* **Ausgangstext**
Das BMVg wie auch die Bundeswehr reagieren – mit bürokratischer Gründlichkeit. Zwar existieren Arbeitsgruppen, Pilot- und Beschaffungsprojekte, doch fehlt es an Masse, schnellem Zugang und damit an operativen Erfahrungen. Industrieinitiativen zeigen Wege auf, die Lehren aus der Ukraine scheinen dort zu wirken.

Kernfragen bleiben, ob die politischen Entscheidungsträger sich der Brisanz der Lage bewusst sind? Nicht zuletzt, ob die Militärstrategen die Forderungen an unbemannte Systeme mit den notwendigen Stückzahlen fixieren und Einsatzmöglichkeiten aufzeigen können? Wurden die Lektionen aus dem Ukrainekrieg gelernt – bevor technologische Bedrohungen das militärische Gleichgewicht nachhaltig verschieben?

* **Aufgabe 1**
Fasse bitte den Absatz des Textes zur Bundeswehr, der mit „Das BMVg wie auch die Bundeswehr reagieren“ beginnt, als knappe Stichpunktliste zusammen und behalte dabei seine wesentlichen Aussagen bei.
* **Aufgabe 2**
Schreibe den Text zur Bundeswehr im Anschluss an seinen letzten Satz weiter.

* **Inhalt des Datensatzes**
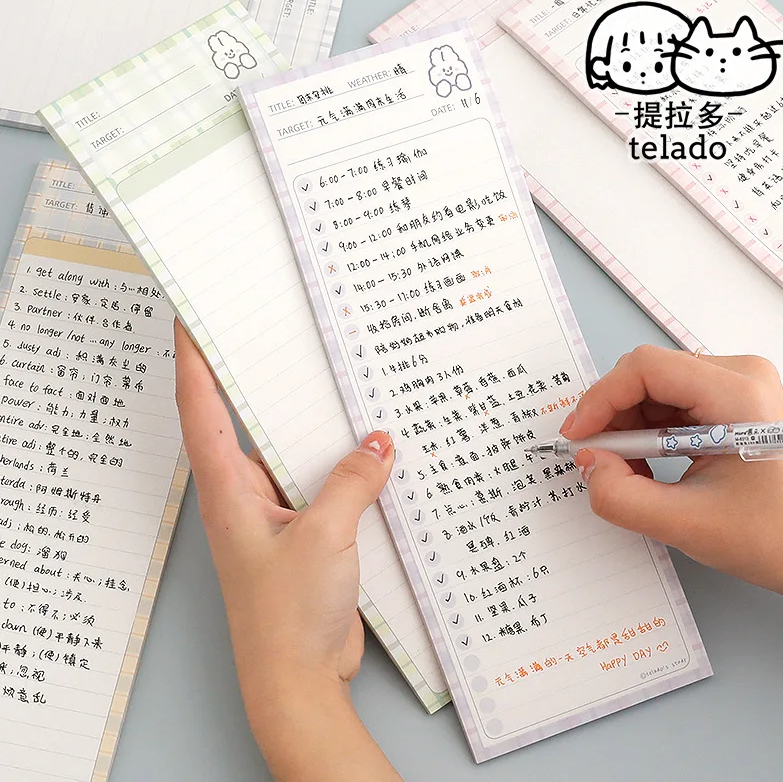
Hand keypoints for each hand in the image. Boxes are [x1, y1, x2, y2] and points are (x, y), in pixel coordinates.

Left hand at [174, 322, 401, 780]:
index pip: (201, 407)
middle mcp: (245, 493)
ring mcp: (275, 511)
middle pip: (249, 418)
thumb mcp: (323, 537)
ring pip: (293, 451)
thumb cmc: (287, 615)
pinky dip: (343, 464)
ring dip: (316, 425)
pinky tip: (374, 450)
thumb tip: (378, 442)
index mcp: (228, 488)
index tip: (192, 314)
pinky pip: (323, 482)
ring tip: (343, 380)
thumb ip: (352, 482)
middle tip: (283, 328)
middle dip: (264, 375)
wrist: (298, 678)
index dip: (193, 357)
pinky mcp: (305, 530)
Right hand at [562, 346, 782, 599]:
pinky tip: (647, 466)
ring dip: (627, 428)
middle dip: (612, 417)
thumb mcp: (688, 524)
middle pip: (647, 376)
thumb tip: (588, 463)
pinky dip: (645, 433)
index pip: (646, 369)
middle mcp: (739, 377)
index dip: (601, 399)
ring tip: (627, 470)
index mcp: (738, 395)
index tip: (579, 435)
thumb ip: (622, 496)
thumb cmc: (775, 535)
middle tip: (597, 458)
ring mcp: (735, 387)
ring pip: (653, 389)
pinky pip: (668, 403)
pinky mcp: (728, 402)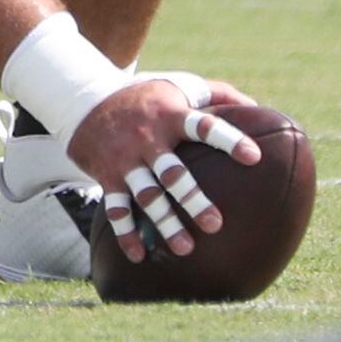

* **Lösung 1**
- BMVg und Bundeswehr reagieren mit bürokratischer Gründlichkeit.
- Es gibt Arbeitsgruppen sowie Pilot- und Beschaffungsprojekte.
- Es fehlt jedoch an Masse und schnellem Zugang und deshalb an operativen Erfahrungen.
- Industrieinitiativen zeigen Wege auf, und dort scheinen die Lehren aus der Ukraine zu wirken.

* **Lösung 2**
Unsere politischen Instanzen sollten sich dessen bewusst sein, dass Armenien den Kaukasuskrieg ob seiner technologischen Rückständigkeit verloren hat. Der ständigen Bedrohung aus der Luft durch Kleinstdrohnen und Lungermunition hatte die armenische Armee wenig entgegenzusetzen. Die ständige Angst der Soldaten um ihr Leben wurde zum kriegsentscheidenden Faktor. Es ist höchste Zeit für konsequente Entscheidungen. Einem Angriff mit Drohnenschwärmen hätten die Europäer wenig entgegenzusetzen. Mit viel Geld allein und falscher Rüstung ist nicht mal eine Schlacht zu gewinnen.